— begin —

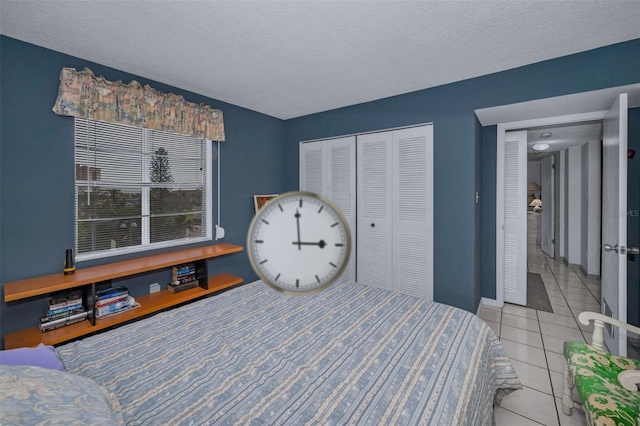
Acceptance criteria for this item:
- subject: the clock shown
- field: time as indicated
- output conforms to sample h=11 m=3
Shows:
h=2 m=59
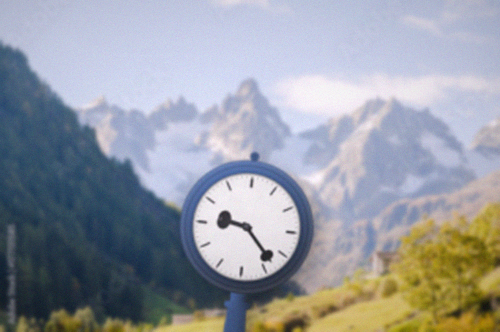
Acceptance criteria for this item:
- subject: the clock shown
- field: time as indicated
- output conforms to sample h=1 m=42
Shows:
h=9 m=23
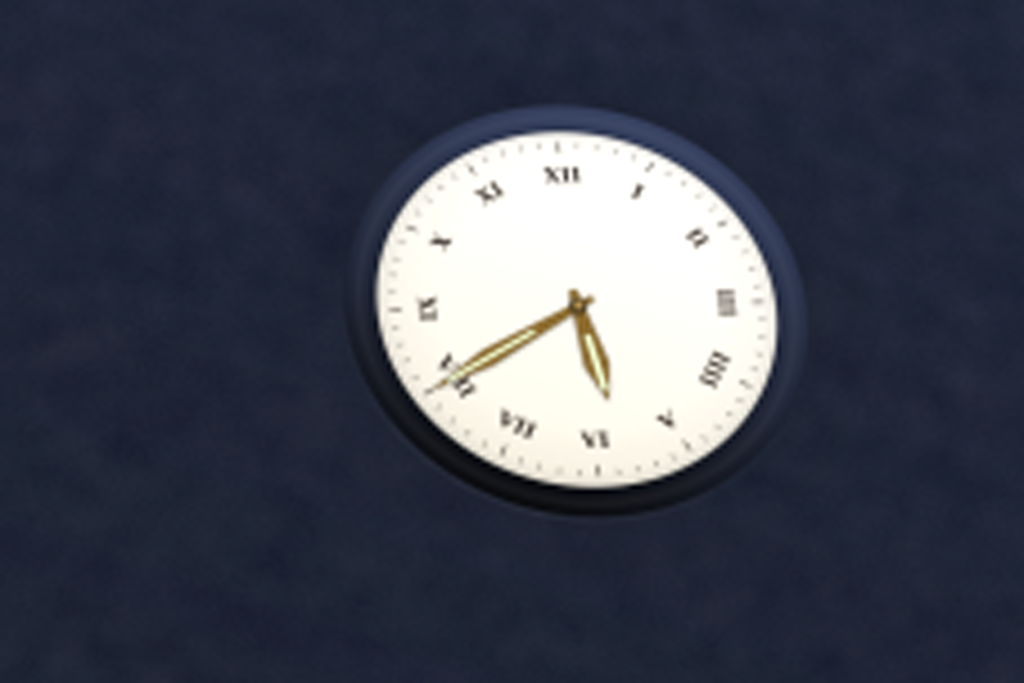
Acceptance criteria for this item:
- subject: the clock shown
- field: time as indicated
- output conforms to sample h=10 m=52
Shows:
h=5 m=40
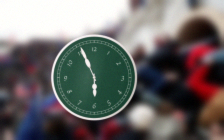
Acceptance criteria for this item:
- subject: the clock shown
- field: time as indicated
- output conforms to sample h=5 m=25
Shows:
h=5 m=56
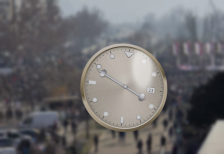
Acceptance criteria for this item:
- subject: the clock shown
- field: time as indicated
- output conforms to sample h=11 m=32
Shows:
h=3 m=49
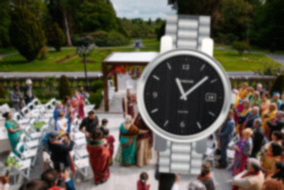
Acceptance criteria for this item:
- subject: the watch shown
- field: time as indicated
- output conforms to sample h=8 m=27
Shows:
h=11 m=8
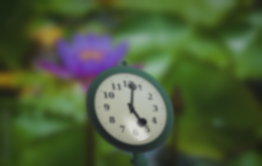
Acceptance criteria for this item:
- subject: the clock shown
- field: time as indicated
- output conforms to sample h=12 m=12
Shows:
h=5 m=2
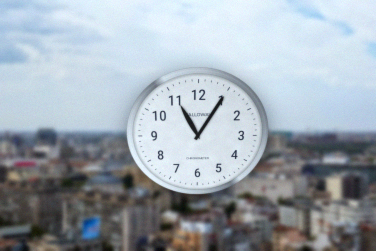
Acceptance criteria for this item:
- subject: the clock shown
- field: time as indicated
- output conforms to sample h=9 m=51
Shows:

— end —

Please copy all the entries above word for word, leaving out the pictures.

Acceptance criteria for this item:
- subject: the clock shown
- field: time as indicated
- output conforms to sample h=11 m=3
Shows:
h=2 m=59
Acceptance criteria for this item:
- subject: the clock shown
- field: time as indicated
- output conforms to sample h=1 m=42
Shows:
h=9 m=23
Acceptance criteria for this item:
- subject: the clock shown
- field: time as indicated
- output conforms to sample h=10 m=52
Shows:
h=5 m=40
Acceptance criteria for this item:
- subject: the clock shown
- field: time as indicated
- output conforms to sample h=5 m=25
Shows:
h=5 m=56
Acceptance criteria for this item:
- subject: the clock shown
- field: time as indicated
- output conforms to sample h=11 m=32
Shows:
h=3 m=49
Acceptance criteria for this item:
- subject: the watch shown
- field: time as indicated
- output conforms to sample h=8 m=27
Shows:
h=11 m=8
Acceptance criteria for this item:
- subject: the clock shown
- field: time as indicated
- output conforms to sample h=12 m=12
Shows:
h=5 m=2
Acceptance criteria for this item:
- subject: the clock shown
- field: time as indicated
- output conforms to sample h=9 m=51
Shows:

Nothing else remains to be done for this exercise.